Output exactly, and only, the lines below from the one with "E-commerce Developers" down to the one with "composer’s legend). We, crafty". Include both end lines and no pictures.

^^^^^^^^

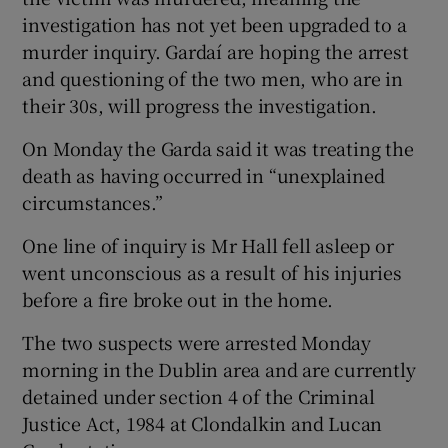
investigation has not yet been upgraded to a
murder inquiry. Gardaí are hoping the arrest
and questioning of the two men, who are in
their 30s, will progress the investigation.
On Monday the Garda said it was treating the
death as having occurred in “unexplained
circumstances.”
One line of inquiry is Mr Hall fell asleep or
went unconscious as a result of his injuries
before a fire broke out in the home.
The two suspects were arrested Monday
morning in the Dublin area and are currently
detained under section 4 of the Criminal
Justice Act, 1984 at Clondalkin and Lucan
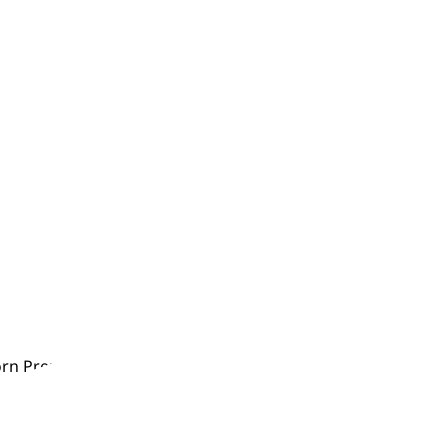
rn Premature Babies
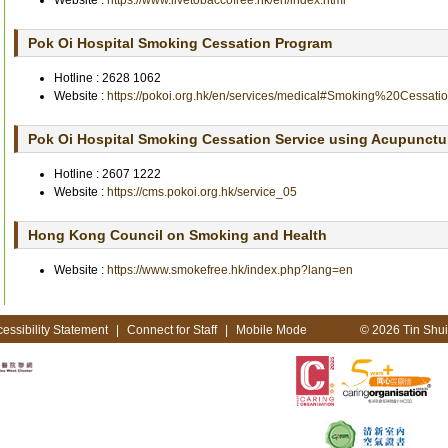
Website :
https://www.livetobaccofree.hk/en/index.html
Pok Oi Hospital Smoking Cessation Program
Hotline :
2628 1062
Website :
https://pokoi.org.hk/en/services/medical#Smoking%20Cessa
Pok Oi Hospital Smoking Cessation Service using Acupunctu
Hotline :
2607 1222
Website :
https://cms.pokoi.org.hk/service_05
Hong Kong Council on Smoking and Health
Website :
https://www.smokefree.hk/index.php?lang=en
essibility Statement
|
Connect for Staff
|
Mobile Mode
© 2026 Tin Shui 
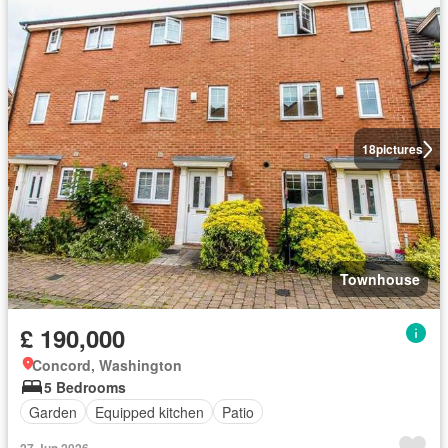
18
pictures
Townhouse
£ 190,000
Concord, Washington
5 Bedrooms
Garden
Equipped kitchen
Patio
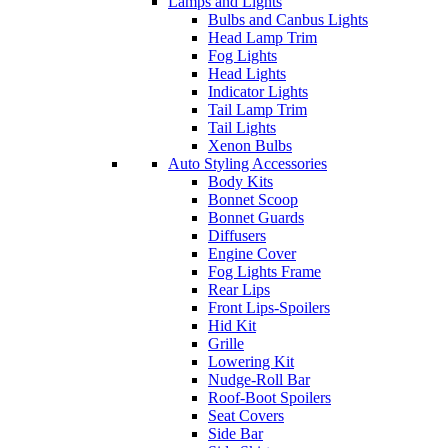
Lamps and Lights
Bulbs and Canbus Lights
Head Lamp Trim
Fog Lights
Head Lights
Indicator Lights
Tail Lamp Trim
Tail Lights
Xenon Bulbs
Auto Styling Accessories
Body Kits
Bonnet Scoop
Bonnet Guards
Diffusers
Engine Cover
Fog Lights Frame
Rear Lips
Front Lips-Spoilers
Hid Kit
Grille
Lowering Kit
Nudge-Roll Bar
Roof-Boot Spoilers
Seat Covers
Side Bar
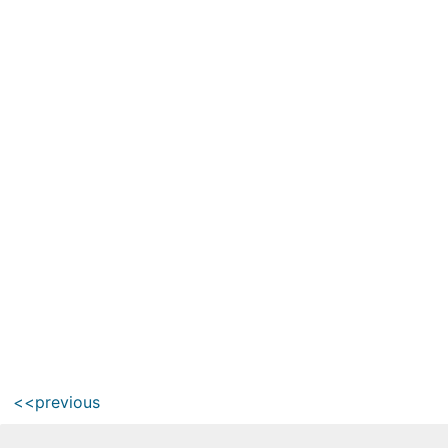
<<previous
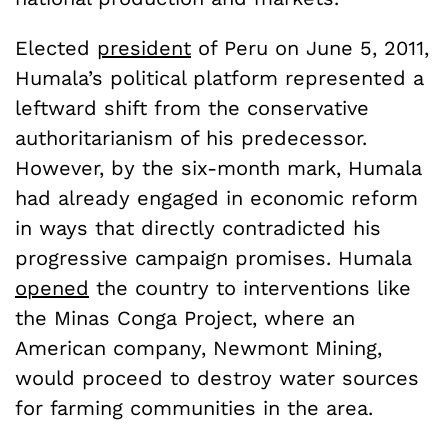
Elected
president
of Peru on June 5, 2011,
Humala’s political platform represented a
leftward shift from the conservative
authoritarianism of his predecessor.
However, by the six-month mark, Humala
had already engaged in economic reform
in ways that directly contradicted his
progressive campaign promises. Humala
opened
the country to interventions like
the Minas Conga Project, where an
American company, Newmont Mining,
would proceed to destroy water sources
for farming communities in the area.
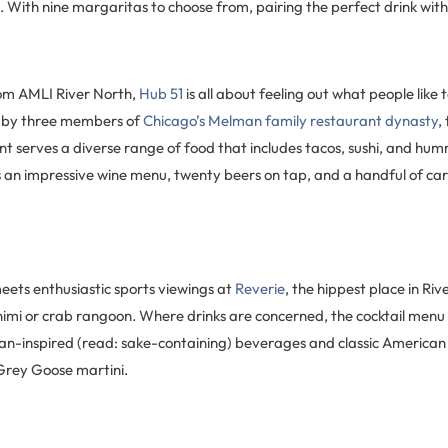
 With nine margaritas to choose from, pairing the perfect drink with
om AMLI River North,
Hub 51
is all about feeling out what people like
un by three members of
Chicago’s Melman family restaurant dynasty
,
t serves a diverse range of food that includes tacos, sushi, and hu
 an impressive wine menu, twenty beers on tap, and a handful of car
eets enthusiastic sports viewings at
Reverie
, the hippest place in Ri
imi or crab rangoon. Where drinks are concerned, the cocktail menu 
an-inspired (read: sake-containing) beverages and classic America
rey Goose martini.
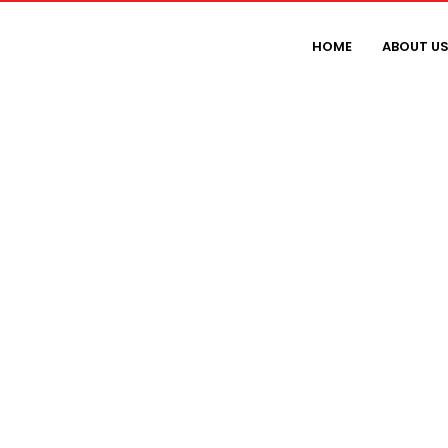
HOME
ABOUT U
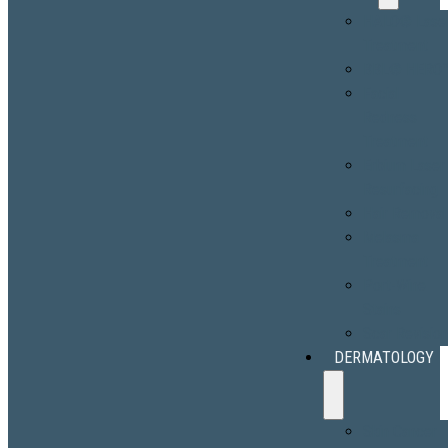
HALO® Lase
Treatment
BBL® HERO
Facial
Redness
Treatment
Erbium Laser
Resurfacing
Hair Removal
Melasma
Treatment
Port-Wine
Stains
Scar Revisio
DERMATOLOGY
Skin Cancer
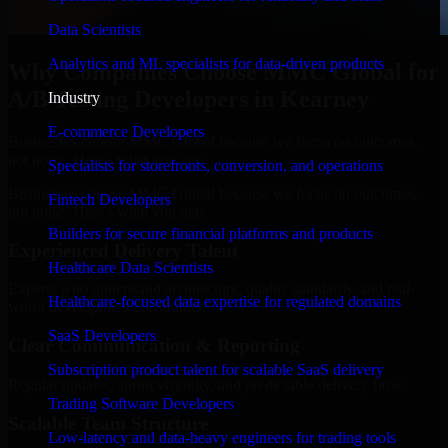
Data Scientists
Analytics and ML specialists for data-driven products
Why Companies Choose MMC Global for
A/B Testing Developers in Kearney
Industry
E-commerce Developers
Businesses choose MMC Global because we focus on outcomes,
not noise. Here's what you get:
Specialists for storefronts, conversion, and operations
Businesses choose MMC Global because we focus on outcomes,
Fintech Developers
not noise. Here's what you get:
Builders for secure financial platforms and products
Experienced Delivery Talent
Healthcare Data Scientists
Experts who understand architecture, quality standards, and real-
Healthcare-focused data expertise for regulated domains
world development constraints.
SaaS Developers
Clear Communication & Reporting
Subscription product talent for scalable SaaS delivery
Regular updates, sprint visibility, and predictable delivery flow.
Trading Software Developers
Scalable Team Structure
Low-latency and data-heavy engineers for trading tools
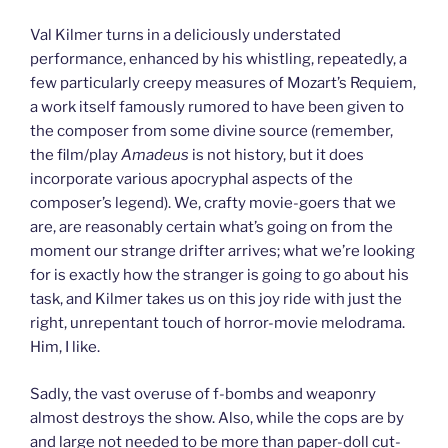
Val Kilmer turns in a deliciously understated
performance, enhanced by his whistling, repeatedly, a
few particularly creepy measures of Mozart’s Requiem,
a work itself famously rumored to have been given to
the composer from some divine source (remember,
the film/play
Amadeus
is not history, but it does
incorporate various apocryphal aspects of the
composer’s legend). We, crafty movie-goers that we
are, are reasonably certain what’s going on from the
moment our strange drifter arrives; what we’re looking
for is exactly how the stranger is going to go about his
task, and Kilmer takes us on this joy ride with just the
right, unrepentant touch of horror-movie melodrama.
Him, I like.
Sadly, the vast overuse of f-bombs and weaponry
almost destroys the show. Also, while the cops are by
and large not needed to be more than paper-doll cut-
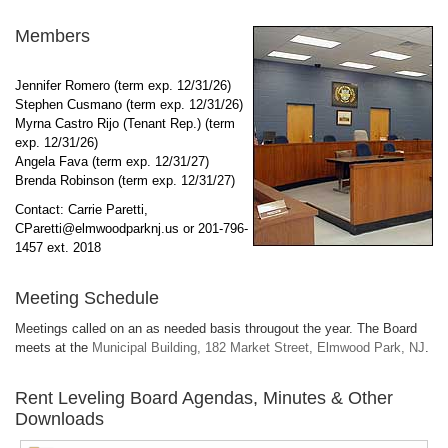
Members
Jennifer Romero (term exp. 12/31/26)
Stephen Cusmano (term exp. 12/31/26)
Myrna Castro Rijo (Tenant Rep.) (term
exp. 12/31/26)
Angela Fava (term exp. 12/31/27)
Brenda Robinson (term exp. 12/31/27)
Contact: Carrie Paretti,
CParetti
@elmwoodparknj.us
or 201-796-
1457 ext. 2018
Meeting Schedule
Meetings called on an as needed basis througout the year. The Board
meets at the
Municipal Building, 182 Market Street, Elmwood Park, NJ
.
Rent Leveling Board Agendas, Minutes & Other
Downloads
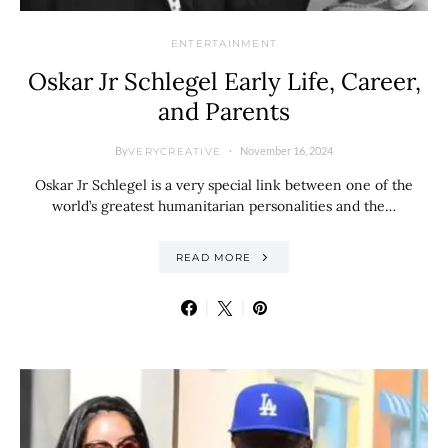
ENTERTAINMENT
Oskar Jr Schlegel Early Life, Career,
and Parents
By
November 16, 2024
VERYCREATIVE
Oskar Jr Schlegel is a very special link between one of the
world’s greatest humanitarian personalities and the…
READ MORE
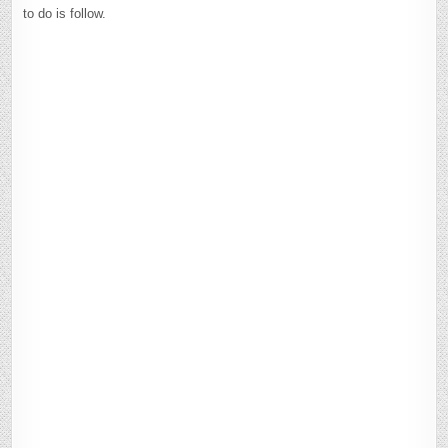
to do is follow.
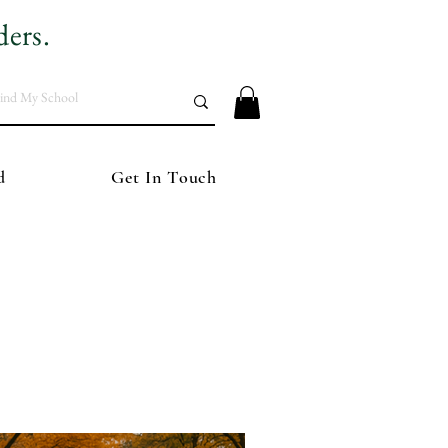
ders.
d
Get In Touch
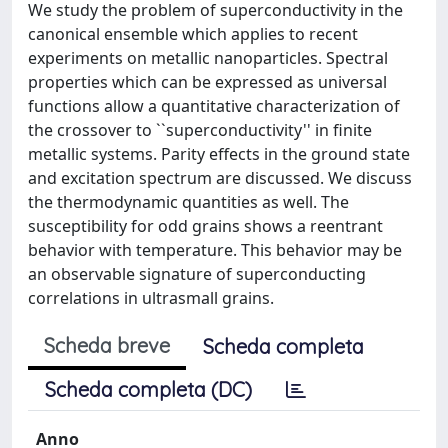
We study the problem of superconductivity in the
canonical ensemble which applies to recent
experiments on metallic nanoparticles. Spectral
properties which can be expressed as universal
functions allow a quantitative characterization of
the crossover to ``superconductivity'' in finite
metallic systems. Parity effects in the ground state
and excitation spectrum are discussed. We discuss
the thermodynamic quantities as well. The
susceptibility for odd grains shows a reentrant
behavior with temperature. This behavior may be
an observable signature of superconducting
correlations in ultrasmall grains.
Scheda breve
Scheda completa
Scheda completa (DC)
Anno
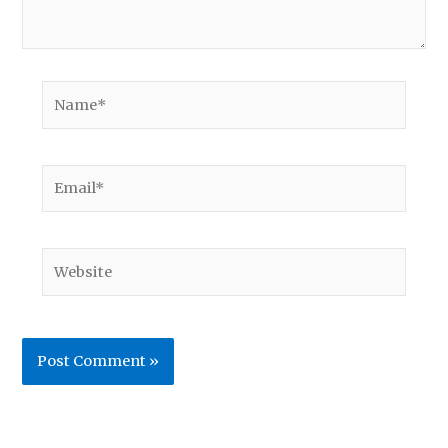
Name*
Email*
Website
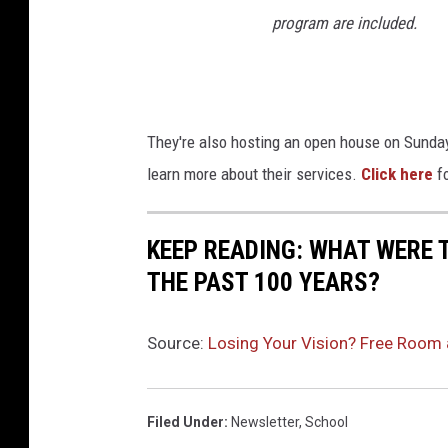
program are included.
They're also hosting an open house on Sunda
learn more about their services.
Click here
fo
KEEP READING: WHAT WERE
THE PAST 100 YEARS?
Source:
Losing Your Vision? Free Room 
Filed Under
:
Newsletter
,
School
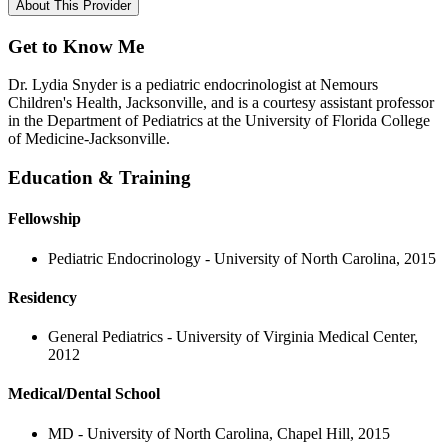
About This Provider
Get to Know Me
Dr. Lydia Snyder is a pediatric endocrinologist at Nemours
Children's Health, Jacksonville, and is a courtesy assistant professor
in the Department of Pediatrics at the University of Florida College
of Medicine-Jacksonville.
Education & Training
Fellowship
Pediatric Endocrinology - University of North Carolina, 2015
Residency
General Pediatrics - University of Virginia Medical Center,
2012
Medical/Dental School
MD - University of North Carolina, Chapel Hill, 2015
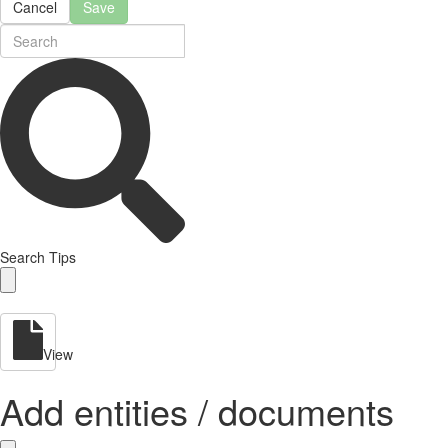
Cancel
Save
Search Tips
View
Add entities / documents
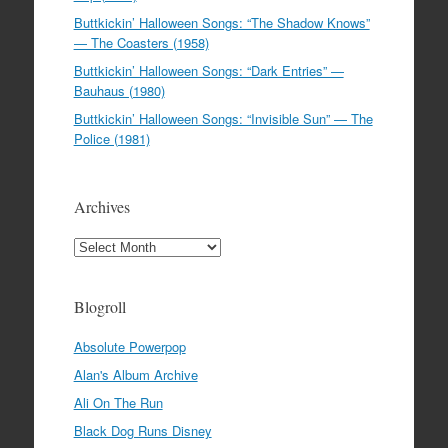
Buttkickin’ Halloween Songs: “The Shadow Knows”
— The Coasters (1958)
Buttkickin’ Halloween Songs: “Dark Entries” —
Bauhaus (1980)
Buttkickin’ Halloween Songs: “Invisible Sun” — The
Police (1981)
Archives
Archives
Blogroll
Absolute Powerpop
Alan's Album Archive
Ali On The Run
Black Dog Runs Disney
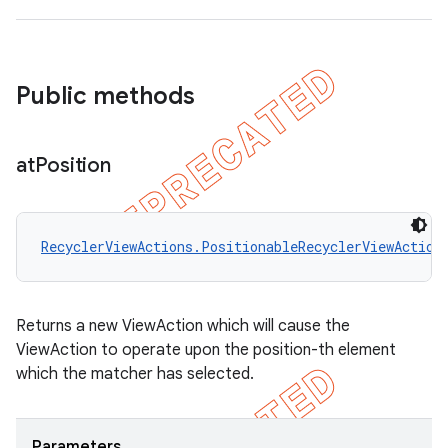
Public methods
at
Position
RecyclerViewActions.PositionableRecyclerViewAction
Returns a new ViewAction which will cause the
ViewAction to operate upon the position-th element
which the matcher has selected.
Parameters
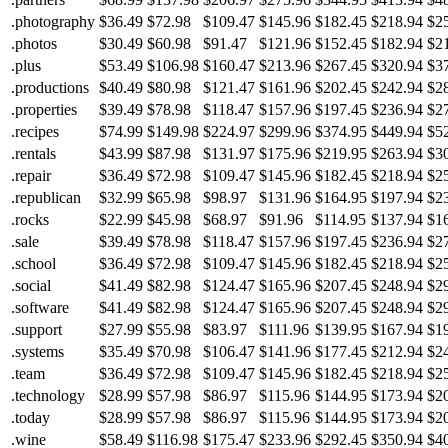
.photography
$36.49
$72.98
$109.47
$145.96
$182.45
$218.94
$2
.photos
$30.49
$60.98
$91.47
$121.96
$152.45
$182.94
$2
.plus
$53.49
$106.98
$160.47
$213.96
$267.45
$320.94
$3
.productions
$40.49
$80.98
$121.47
$161.96
$202.45
$242.94
$2
.properties
$39.49
$78.98
$118.47
$157.96
$197.45
$236.94
$2
.recipes
$74.99
$149.98
$224.97
$299.96
$374.95
$449.94
$5
.rentals
$43.99
$87.98
$131.97
$175.96
$219.95
$263.94
$3
.repair
$36.49
$72.98
$109.47
$145.96
$182.45
$218.94
$2
.republican
$32.99
$65.98
$98.97
$131.96
$164.95
$197.94
$2
.rocks
$22.99
$45.98
$68.97
$91.96
$114.95
$137.94
$1
.sale
$39.49
$78.98
$118.47
$157.96
$197.45
$236.94
$2
.school
$36.49
$72.98
$109.47
$145.96
$182.45
$218.94
$2
.social
$41.49
$82.98
$124.47
$165.96
$207.45
$248.94
$2
.software
$41.49
$82.98
$124.47
$165.96
$207.45
$248.94
$2
.support
$27.99
$55.98
$83.97
$111.96
$139.95
$167.94
$1
.systems
$35.49
$70.98
$106.47
$141.96
$177.45
$212.94
$2
.team
$36.49
$72.98
$109.47
$145.96
$182.45
$218.94
$2
.technology
$28.99
$57.98
$86.97
$115.96
$144.95
$173.94
$2
.today
$28.99
$57.98
$86.97
$115.96
$144.95
$173.94
$2
.wine
$58.49
$116.98
$175.47
$233.96
$292.45
$350.94
$4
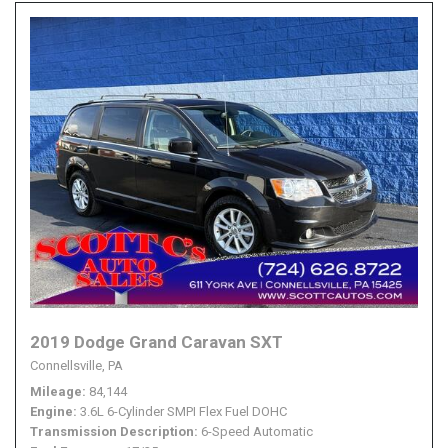
2019 Dodge Grand Caravan SXT
Connellsville, PA
Mileage
84,144
Engine
3.6L 6-Cylinder SMPI Flex Fuel DOHC
Transmission Description
6-Speed Automatic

^^^^^^^^

- _Exercise response_:
E-commerce Developers
Businesses choose MMC Global because we focus on outcomes,
not noise. Here's what you get:
Specialists for storefronts, conversion, and operations
Businesses choose MMC Global because we focus on outcomes,
Fintech Developers
not noise. Here's what you get:
Builders for secure financial platforms and products
Experienced Delivery Talent
Healthcare Data Scientists
Experts who understand architecture, quality standards, and real-
Healthcare-focused data expertise for regulated domains
world development constraints.
SaaS Developers
Clear Communication & Reporting
Subscription product talent for scalable SaaS delivery
Regular updates, sprint visibility, and predictable delivery flow.
Trading Software Developers
Scalable Team Structure
Low-latency and data-heavy engineers for trading tools
Val Kilmer turns in a deliciously understated
performance, enhanced by his whistling, repeatedly, a
few particularly creepy measures of Mozart’s Requiem,
a work itself famously rumored to have been given to
the composer from some divine source (remember,
the film/play
Amadeus
is not history, but it does
incorporate various apocryphal aspects of the
composer’s legend). We, crafty movie-goers that we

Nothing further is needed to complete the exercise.